3. The Universal Rule (The "2/3" Law)

The most exciting discovery in this paper is that this "slowing down" isn't just a fluke for one specific type of black hole. It follows a strict mathematical rule.

The authors tested three very different types of black holes:

1. RN-AdS: Charged black holes (like a static electricity ball).
2. Kerr-AdS: Rotating black holes (spinning like a top).
3. Bardeen: "Regular" black holes (theoretical ones without a singularity at the center).

Despite their differences (one spins, one has charge, one has no center), they all slowed down at the exact same rate. The time it takes to settle down ($\tau$) follows a specific power law:
$$\tau \propto \frac{1}{|\text{distance to critical point}|^{2/3}}$$

The Analogy: Imagine three different cars (a truck, a sports car, and a bicycle) driving toward a traffic jam. Even though they are different vehicles, they all hit the exact same "slow-down curve" as they get closer to the jam. The paper suggests that the reason they slow down isn't because of the car's engine (the specific black hole geometry), but because of the road conditions (the flattening of the energy landscape).

4. How They Proved It

The authors didn't just guess; they used two main tools:

• Langevin Evolution: They simulated the black hole as a particle bouncing around in a noisy, thermal environment (like a leaf floating in a turbulent stream). They watched how long it took the leaf to stop wobbling.
• Fokker-Planck Equation: This is a mathematical way to track the probability of the black hole being in different states. They looked at the "lowest energy eigenvalue" (a fancy way of saying the "slowest heartbeat" of the system). As the black hole approached the critical point, this heartbeat slowed down, confirming the "muddy swamp" theory.

Summary

The paper claims that when black holes are about to undergo a phase transition, they get stuck in a "flat" energy landscape, causing them to react very slowly to changes. This isn't unique to one type of black hole; it is a universal behavior shared by rotating, charged, and regular black holes. The "slowing down" follows a precise mathematical rule (the 2/3 exponent), suggesting that the underlying physics of these transitions is the same across the board, regardless of the black hole's specific details.

**Data under study**
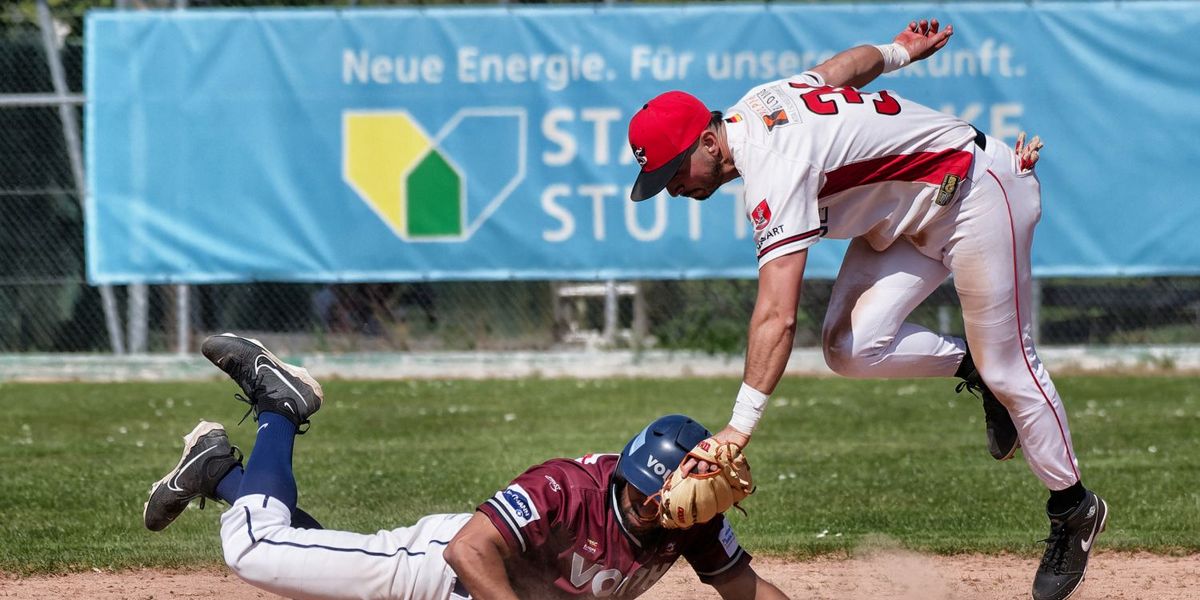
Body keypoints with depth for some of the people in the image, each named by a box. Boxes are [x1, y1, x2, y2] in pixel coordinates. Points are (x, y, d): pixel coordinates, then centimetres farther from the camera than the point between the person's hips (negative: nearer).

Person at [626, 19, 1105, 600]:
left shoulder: (775, 172, -32)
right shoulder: (751, 107, -6)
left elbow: (777, 316, -40)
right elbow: (850, 63, 13)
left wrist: (740, 425, -44)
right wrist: (898, 51, 35)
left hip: (977, 192, -9)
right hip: (912, 210, 9)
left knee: (1006, 367, -3)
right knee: (850, 346, -11)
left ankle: (1073, 510, 13)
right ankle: (973, 369, 11)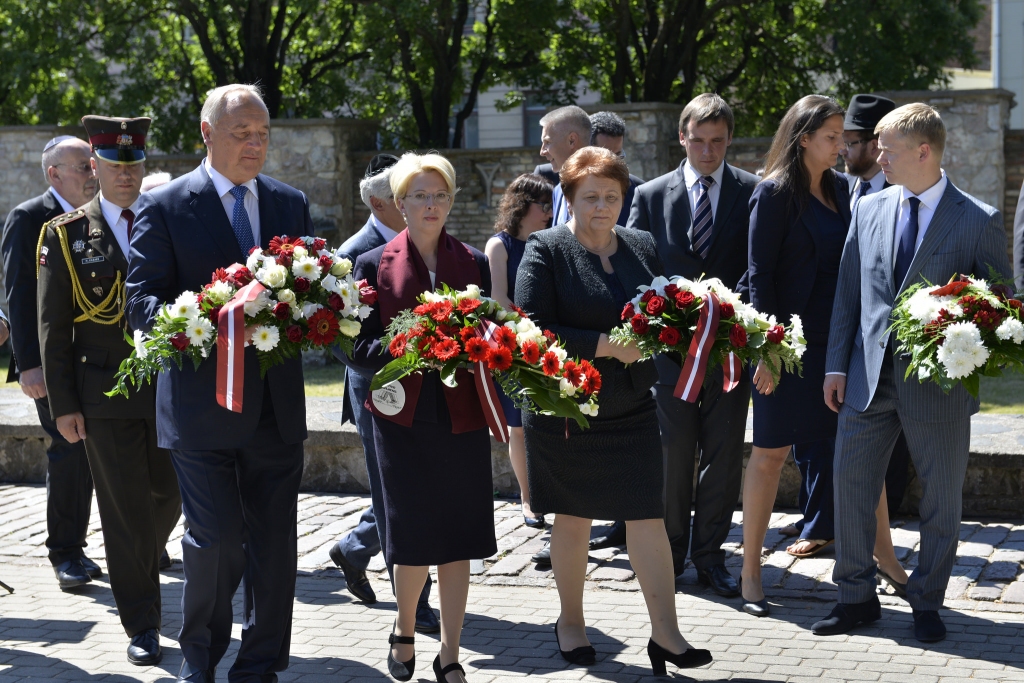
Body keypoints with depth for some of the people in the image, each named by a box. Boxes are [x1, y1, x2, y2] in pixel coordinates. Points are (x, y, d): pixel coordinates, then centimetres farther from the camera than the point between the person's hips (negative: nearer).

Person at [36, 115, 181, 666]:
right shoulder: (66, 234, 1)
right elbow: (53, 327, 1)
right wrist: (63, 404, -4)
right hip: (106, 393, -2)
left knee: (170, 495, 11)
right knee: (125, 511, 2)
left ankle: (139, 568, 42)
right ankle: (142, 626, 11)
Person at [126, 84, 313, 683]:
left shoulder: (292, 204, 11)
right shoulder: (165, 206, -2)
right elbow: (141, 302, -7)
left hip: (276, 403, 4)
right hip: (201, 403, -4)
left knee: (275, 542, 7)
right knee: (216, 538, -5)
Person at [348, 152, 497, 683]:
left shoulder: (474, 263, 9)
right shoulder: (374, 265, 3)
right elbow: (359, 349, 0)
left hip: (462, 417, 2)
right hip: (403, 418, -2)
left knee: (459, 540, 3)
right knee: (414, 539, -1)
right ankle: (404, 630, 27)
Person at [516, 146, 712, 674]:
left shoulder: (643, 248, 7)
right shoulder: (546, 251, -7)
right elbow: (531, 330, -15)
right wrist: (606, 345, -20)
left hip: (632, 409, 3)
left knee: (648, 516, -2)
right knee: (572, 518, 10)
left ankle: (665, 632, 2)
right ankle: (571, 622, 27)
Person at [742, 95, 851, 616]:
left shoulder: (839, 188, 10)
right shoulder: (774, 193, -8)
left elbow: (845, 260, 13)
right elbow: (760, 273, -11)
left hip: (833, 338, 6)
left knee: (826, 438, 9)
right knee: (770, 452, -2)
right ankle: (750, 570, 5)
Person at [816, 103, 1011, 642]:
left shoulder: (978, 221, -5)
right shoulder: (868, 210, 7)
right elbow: (848, 293, 9)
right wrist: (837, 365, 5)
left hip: (938, 380, -3)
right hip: (870, 373, 4)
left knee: (942, 497, 6)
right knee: (850, 483, 6)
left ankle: (926, 603, 23)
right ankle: (857, 597, 20)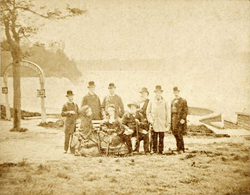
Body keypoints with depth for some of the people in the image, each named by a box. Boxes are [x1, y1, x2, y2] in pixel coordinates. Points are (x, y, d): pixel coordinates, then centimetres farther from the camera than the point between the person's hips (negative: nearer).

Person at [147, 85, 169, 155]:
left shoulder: (164, 102, 8)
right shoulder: (151, 102, 7)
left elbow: (166, 113, 10)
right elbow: (148, 112, 9)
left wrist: (167, 122, 5)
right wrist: (150, 120, -2)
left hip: (162, 123, 0)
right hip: (154, 123, 0)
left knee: (161, 137, 0)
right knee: (154, 137, -3)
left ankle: (160, 150, 5)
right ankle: (154, 150, 4)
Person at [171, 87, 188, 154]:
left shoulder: (183, 101, -1)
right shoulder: (172, 101, 18)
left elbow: (185, 111, -7)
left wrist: (183, 119, -17)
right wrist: (171, 119, 11)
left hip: (180, 120, -6)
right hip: (173, 120, 6)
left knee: (179, 134, -12)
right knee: (175, 134, 6)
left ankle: (181, 149, -5)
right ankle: (179, 148, 14)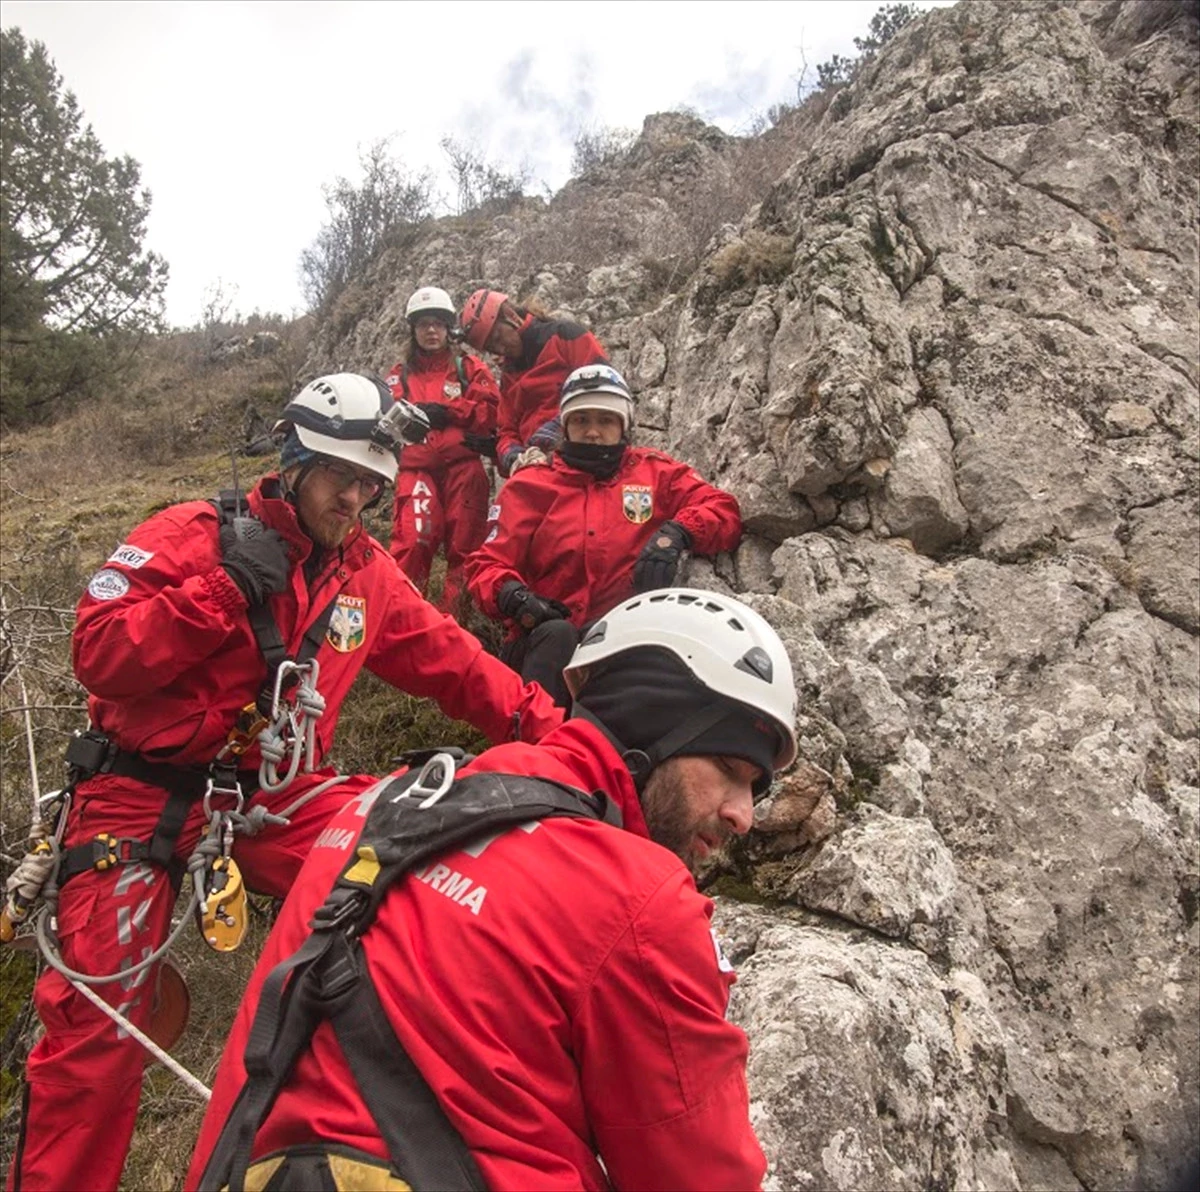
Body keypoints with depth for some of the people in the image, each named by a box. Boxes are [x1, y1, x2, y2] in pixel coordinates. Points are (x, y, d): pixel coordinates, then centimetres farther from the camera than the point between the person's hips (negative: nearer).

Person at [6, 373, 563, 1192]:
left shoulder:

**Exercise brief**
Copy this part of the black hole explainer word for word. Start at the words "1. RN-AdS: Charged" and end after the words "at the center).".

**Response to this exercise**
1. RN-AdS: Charged black holes (like a static electricity ball).
2. Kerr-AdS: Rotating black holes (spinning like a top).
3. Bardeen: "Regular" black holes (theoretical ones without a singularity at the center).